The previous blog post focused on a paper I will present at an Agricultural History Society of Ireland (AHSI) conference next month. The paper will investigate archaeobotanical and other evidence for flax in prehistoric northern Europe. As well as the lecture programme, the conference will include several excursions, one of which will be a visit to Navan Fort. During the excursion, Prof. Jim Mallory, Prof. Mike Baillie and I will present results from our research into the archaeology, agriculture and environment of the Navan complex of archaeological sites.

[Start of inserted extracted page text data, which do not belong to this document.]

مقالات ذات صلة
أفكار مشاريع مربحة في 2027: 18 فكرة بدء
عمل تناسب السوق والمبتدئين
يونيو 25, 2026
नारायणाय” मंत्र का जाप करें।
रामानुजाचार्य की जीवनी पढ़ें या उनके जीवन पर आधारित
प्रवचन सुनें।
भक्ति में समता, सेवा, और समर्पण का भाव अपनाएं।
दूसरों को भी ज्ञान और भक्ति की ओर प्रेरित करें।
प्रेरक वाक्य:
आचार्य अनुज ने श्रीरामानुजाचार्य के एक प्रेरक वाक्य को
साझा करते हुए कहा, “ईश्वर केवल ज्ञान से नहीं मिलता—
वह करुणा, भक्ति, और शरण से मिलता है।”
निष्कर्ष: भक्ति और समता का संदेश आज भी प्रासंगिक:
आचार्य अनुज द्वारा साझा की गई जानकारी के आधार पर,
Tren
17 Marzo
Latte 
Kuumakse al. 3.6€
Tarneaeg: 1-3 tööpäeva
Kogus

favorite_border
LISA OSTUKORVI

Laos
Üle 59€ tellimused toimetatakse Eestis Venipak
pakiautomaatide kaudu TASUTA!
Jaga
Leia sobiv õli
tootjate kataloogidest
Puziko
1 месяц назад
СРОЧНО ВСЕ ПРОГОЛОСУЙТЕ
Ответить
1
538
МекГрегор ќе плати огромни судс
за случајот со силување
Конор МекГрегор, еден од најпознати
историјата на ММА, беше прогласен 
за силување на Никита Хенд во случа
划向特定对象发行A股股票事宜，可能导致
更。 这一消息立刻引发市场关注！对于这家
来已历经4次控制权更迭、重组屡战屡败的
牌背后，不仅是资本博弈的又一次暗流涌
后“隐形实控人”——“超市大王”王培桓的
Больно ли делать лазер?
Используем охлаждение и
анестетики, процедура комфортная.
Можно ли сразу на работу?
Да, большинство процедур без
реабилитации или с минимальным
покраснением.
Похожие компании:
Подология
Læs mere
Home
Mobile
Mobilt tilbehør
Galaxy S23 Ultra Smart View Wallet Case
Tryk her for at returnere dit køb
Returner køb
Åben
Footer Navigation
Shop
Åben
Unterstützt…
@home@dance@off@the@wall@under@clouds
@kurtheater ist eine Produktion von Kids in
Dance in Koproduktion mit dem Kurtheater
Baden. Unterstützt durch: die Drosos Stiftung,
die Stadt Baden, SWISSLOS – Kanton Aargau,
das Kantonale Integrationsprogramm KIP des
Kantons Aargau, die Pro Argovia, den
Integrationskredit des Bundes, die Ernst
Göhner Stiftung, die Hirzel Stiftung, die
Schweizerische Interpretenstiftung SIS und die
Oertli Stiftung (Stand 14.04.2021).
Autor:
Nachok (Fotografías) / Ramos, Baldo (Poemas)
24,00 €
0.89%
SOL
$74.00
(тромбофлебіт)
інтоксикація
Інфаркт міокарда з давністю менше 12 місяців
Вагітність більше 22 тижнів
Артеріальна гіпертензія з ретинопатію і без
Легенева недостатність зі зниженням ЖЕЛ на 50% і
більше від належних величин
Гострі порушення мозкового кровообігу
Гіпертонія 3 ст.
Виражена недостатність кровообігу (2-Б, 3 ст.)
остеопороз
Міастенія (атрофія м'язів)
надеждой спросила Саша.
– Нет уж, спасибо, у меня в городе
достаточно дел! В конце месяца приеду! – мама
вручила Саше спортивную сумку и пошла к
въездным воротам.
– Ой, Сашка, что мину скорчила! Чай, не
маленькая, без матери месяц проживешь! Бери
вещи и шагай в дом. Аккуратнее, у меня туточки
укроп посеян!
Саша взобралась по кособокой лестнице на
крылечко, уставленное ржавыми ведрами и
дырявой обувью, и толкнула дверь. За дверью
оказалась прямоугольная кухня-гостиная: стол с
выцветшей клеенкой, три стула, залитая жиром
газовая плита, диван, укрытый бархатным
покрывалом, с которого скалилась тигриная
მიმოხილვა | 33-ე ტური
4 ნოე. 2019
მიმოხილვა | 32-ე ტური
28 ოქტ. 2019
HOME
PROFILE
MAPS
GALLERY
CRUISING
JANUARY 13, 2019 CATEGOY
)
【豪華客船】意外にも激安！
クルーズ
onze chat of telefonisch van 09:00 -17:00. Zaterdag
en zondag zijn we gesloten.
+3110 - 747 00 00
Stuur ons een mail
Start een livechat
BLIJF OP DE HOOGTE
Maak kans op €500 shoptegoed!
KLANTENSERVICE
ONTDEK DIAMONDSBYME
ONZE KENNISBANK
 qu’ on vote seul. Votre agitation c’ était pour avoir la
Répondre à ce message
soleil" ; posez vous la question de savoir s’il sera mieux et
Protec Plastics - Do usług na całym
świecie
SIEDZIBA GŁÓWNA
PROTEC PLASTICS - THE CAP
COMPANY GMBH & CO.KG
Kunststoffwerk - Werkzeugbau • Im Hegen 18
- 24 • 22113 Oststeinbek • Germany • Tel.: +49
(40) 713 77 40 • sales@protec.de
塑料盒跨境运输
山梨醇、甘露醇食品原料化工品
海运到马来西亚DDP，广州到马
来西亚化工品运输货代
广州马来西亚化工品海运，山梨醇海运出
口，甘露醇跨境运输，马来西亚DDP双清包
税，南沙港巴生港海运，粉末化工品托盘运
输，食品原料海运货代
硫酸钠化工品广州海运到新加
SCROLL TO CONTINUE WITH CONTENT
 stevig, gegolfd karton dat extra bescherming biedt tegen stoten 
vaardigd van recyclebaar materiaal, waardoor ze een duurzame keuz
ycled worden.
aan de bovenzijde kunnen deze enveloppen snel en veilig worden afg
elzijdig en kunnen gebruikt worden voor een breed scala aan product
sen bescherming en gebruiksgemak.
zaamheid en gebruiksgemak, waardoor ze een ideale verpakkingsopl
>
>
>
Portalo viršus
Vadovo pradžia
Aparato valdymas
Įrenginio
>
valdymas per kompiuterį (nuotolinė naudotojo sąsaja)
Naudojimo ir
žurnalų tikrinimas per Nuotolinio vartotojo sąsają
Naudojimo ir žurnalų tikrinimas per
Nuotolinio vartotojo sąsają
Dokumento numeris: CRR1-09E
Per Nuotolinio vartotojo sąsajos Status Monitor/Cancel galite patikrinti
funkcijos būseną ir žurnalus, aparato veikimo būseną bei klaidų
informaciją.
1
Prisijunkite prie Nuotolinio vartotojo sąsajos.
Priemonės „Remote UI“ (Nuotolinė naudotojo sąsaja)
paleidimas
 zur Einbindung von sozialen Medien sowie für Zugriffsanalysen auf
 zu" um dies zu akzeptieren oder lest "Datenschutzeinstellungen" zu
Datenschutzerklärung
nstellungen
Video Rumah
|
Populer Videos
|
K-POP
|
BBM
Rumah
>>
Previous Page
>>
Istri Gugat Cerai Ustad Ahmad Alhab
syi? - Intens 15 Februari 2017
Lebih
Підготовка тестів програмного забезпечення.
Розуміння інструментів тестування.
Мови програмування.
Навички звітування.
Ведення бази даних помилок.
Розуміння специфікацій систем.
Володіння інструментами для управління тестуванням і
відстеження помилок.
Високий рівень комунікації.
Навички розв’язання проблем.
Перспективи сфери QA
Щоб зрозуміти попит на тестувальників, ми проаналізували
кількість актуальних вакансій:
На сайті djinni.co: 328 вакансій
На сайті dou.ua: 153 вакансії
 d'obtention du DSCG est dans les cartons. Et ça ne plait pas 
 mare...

|Location of Haughey’s Fort, Co. Armagh within the Navan complex (after Mallory and Lynn 2002)|
Emain Macha, the legendary seat of the kings of Ulster, has long been identified with the Navan complex of archaeological activity. This complex comprises more than a dozen prehistoric monuments. The major portion of the Navan complex is anchored between two large enclosures. On the east is Navan Fort, which is defined by a hengiform bank-and-ditch enclosure containing a ring-work and a mound. The main phases of activity at Navan Fort date to the Late Bronze Age to Iron Age. At the eastern base of the drumlin on which the enclosure is located lies Loughnashade, a small lake from whose marshy edge four large Iron Age horns were recovered. The western monument is Haughey’s Fort, a trivallate Late Bronze Age hillfort whose elliptical shape has a maximum diameter of c. 340m. Nearby is the King’s Stables, a Late Bronze Age artificial pool from which both animal and human remains have been recovered. Many of the archaeological remains within the Navan complex appear to represent ritual behaviour rather than secular occupation, assuming that such a distinction can be made. The only possible settlement site is Haughey’s Fort. At the AHSI excursion, I will talk about my work on the plant remains recovered from excavations at Haughey’s Fort (McClatchie 2014).
A large assemblage of cereal grains was found at Haughey’s Fort. Naked barley was the dominant cereal, with occasional evidence for hulled barley, possible emmer wheat and possible naked wheat. Naked barley is often the dominant cereal at Late Bronze Age sites in Ireland, but it fell out of favour over the following millennia. Hulled barley is the type of barley that is most often grown in modern-day Ireland.
It appears that the cereal deposits from Haughey’s Fort were at a relatively late stage of processing. Most ‘contaminants’, such as arable weed seeds and cereal chaff, had been removed, and the crop was largely ready for consumption. When I examined the arable seeds that remained, I found that they reflected diverse ecological environments, with both mildly acidic and slightly calcareous environments represented, as well as wet and free-draining sediments. It is possible that this mixed weed assemblage from Haughey’s Fort represents crops harvested from a variety of environments or farms, perhaps representing the labours of different communities and signalling the bringing together of crops to a centralised location. The hillfort may therefore have functioned as a storage or distribution centre, or perhaps an assembly location where large-scale consumption, such as feasting, took place.
Further results from my work on the Haughey’s Fort plant remains can be found in the McClatchie 2014 paper. The conference, “Farming and local economies today and yesteryear in north-eastern Ireland”, will take place from 5th to 7th June 2015 in Armagh, Northern Ireland. For further information on the conference, see here.
Mallory JP, Lynn CJ (2002) Recent excavations and speculations on the Navan complex. Antiquity 76, 532-541.
McClatchie M (2014) Food production in the Bronze Age: analysis of plant macro-remains from Haughey's Fort, Co. Armagh. Emania 22, 33-48.